Why Are Recognized Subtitles Uneven and Chaotic - How to Optimize and Adjust?
In the video translation process, automatically generated subtitles during the speech recognition stage often have unsatisfactory results. Either the subtitles are too long, almost filling the screen, or they only display two or three characters, appearing scattered and disjointed. Why does this happen?
Speech Recognition's Sentence Segmentation Standards
Speech Recognition:
That is, when human speech sounds are converted into text subtitles, sentences are usually segmented based on silent intervals. Generally, the duration of silent segments is set between 200 milliseconds and 500 milliseconds. Assuming it's set to 250 milliseconds, when silence lasting for 250 milliseconds is detected, the program will consider it the end of a sentence. At this point, a subtitle is generated from the previous ending point to here.

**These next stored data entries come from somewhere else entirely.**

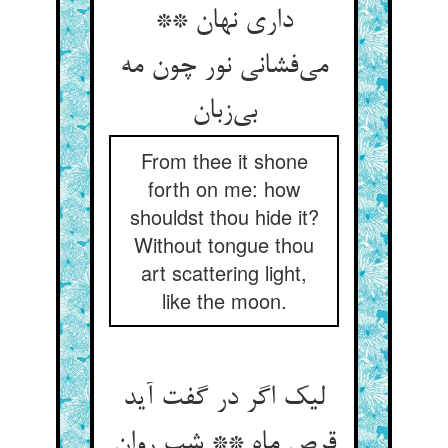
داری نهان **
می‌‌فشانی نور چون مه
From thee it shone
forth on me: how
shouldst thou hide it?
Without tongue thou
art scattering light,
like the moon.
لیک اگر در گفت آید
قرص ماه ** شب روان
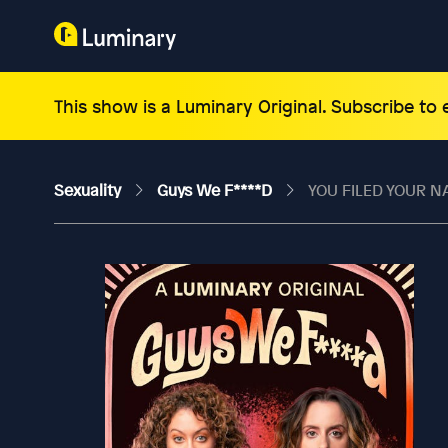
This show is a Luminary Original. Subscribe to
Sexuality
Guys We F****d
YOU FILED YOUR N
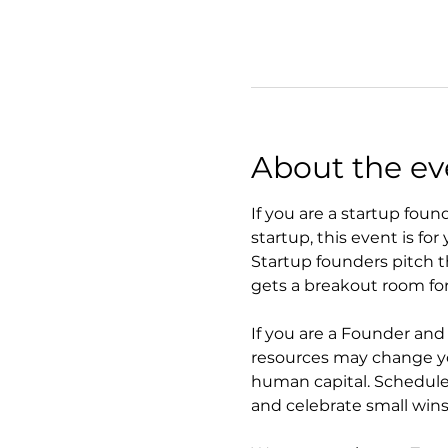
About the ev
If you are a startup foun
startup, this event is for 
Startup founders pitch t
gets a breakout room for
If you are a Founder an
resources may change you
human capital. Schedule
and celebrate small wins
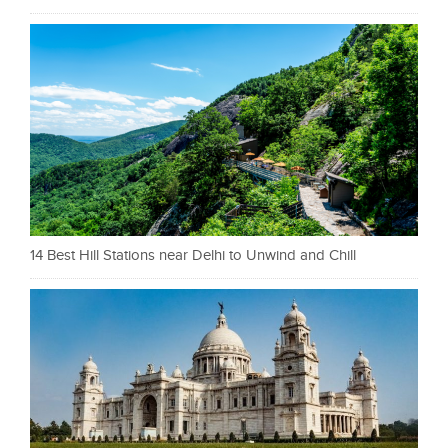
14 Best Hill Stations near Delhi to Unwind and Chill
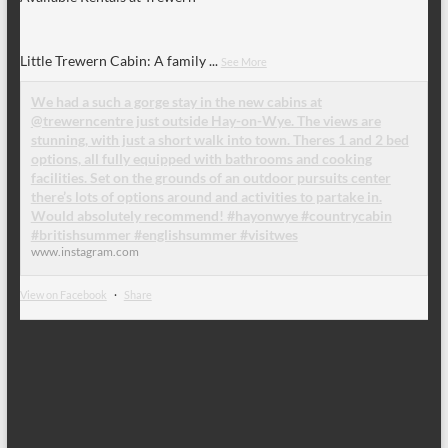
Little Trewern Cabin: A family
...
See More
We had a such a gorge stay in the new cabins at
@trewerncentre just outside Hay-on-Wye. The views are
stunning, with just a short walk into town. Theres 1 and 2 bed
options, all fully equipped with bathrooms and cooking
facilities. Set on the grounds of an outdoor pursuits center
there’s lots of options around and activities to partake in.
Would absolutely recommend! #hayonwye #countrycabin
#britishsummer #englishsummer #visitwes
www.instagram.com
View on Facebook
·
Share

Factors Affecting Subtitle Quality
- Speaking Speed
If the speaking speed in the audio is very fast, with almost no pauses, or pauses shorter than 250 milliseconds, the segmented subtitles will be very long, possibly lasting for ten or even dozens of seconds, filling the screen when embedded in the video.
- Irregular Pauses:
Conversely, if there are unnecessary pauses while speaking, for example, if there are several pauses in the middle of a coherent sentence, the segmented subtitles will be very fragmented, with only a few words displayed in each subtitle.
- Background Noise
Background noise or music can also interfere with the determination of silent intervals, leading to inaccurate recognition.
- Pronunciation Clarity: This is obvious; even humans cannot understand unclear pronunciation.
How to Address These Issues?
- Reduce Background Noise:
If the background noise is significant, you can separate human speech from background sound before recognition to remove interfering sounds and improve recognition accuracy.
- Use a Larger Speech Recognition Model:
If computer performance allows, try to use a large model for recognition, such as large-v2
or large-v3-turbo
.
- Adjust Silent Segment Duration:
The software defaults to setting the silent segment duration to 200 milliseconds. Depending on the specific audio and video, you can adjust this value. If the video you want to recognize has a fast speaking speed, you can lower it to 100 milliseconds; if there are many pauses, you can increase it to 300 or 500 milliseconds. To set this, open Tools/Options in the menu, then select Advanced Options, and modify the minimum silent segment value in the faster/openai speech recognition adjustment section.
- Set Maximum Subtitle Duration:
You can set the maximum duration for subtitles, and subtitles exceeding this duration will be forcibly split. This setting is also in the Advanced Options.
As shown in the figure, subtitles exceeding 10 seconds will be re-segmented.
- Set the Maximum Number of Characters per Subtitle Line:
You can set the upper limit of characters per subtitle line, and subtitles exceeding this limit will automatically wrap or be split.
- Enable Re-segmentation Function: After enabling this option, combined with the settings in points 4 and 5 mentioned above, the program will automatically re-segment sentences.
After the above settings 3, 4, 5, and 6, the program will first generate subtitles based on silent intervals. When encountering excessively long subtitles or subtitles with too many characters, the program will split the subtitles by re-segmenting sentences. When re-segmenting sentences, the program uses the nltk
natural language processing library, combining silent interval duration, punctuation, the number of subtitle characters, and other factors to make a comprehensive judgment before splitting.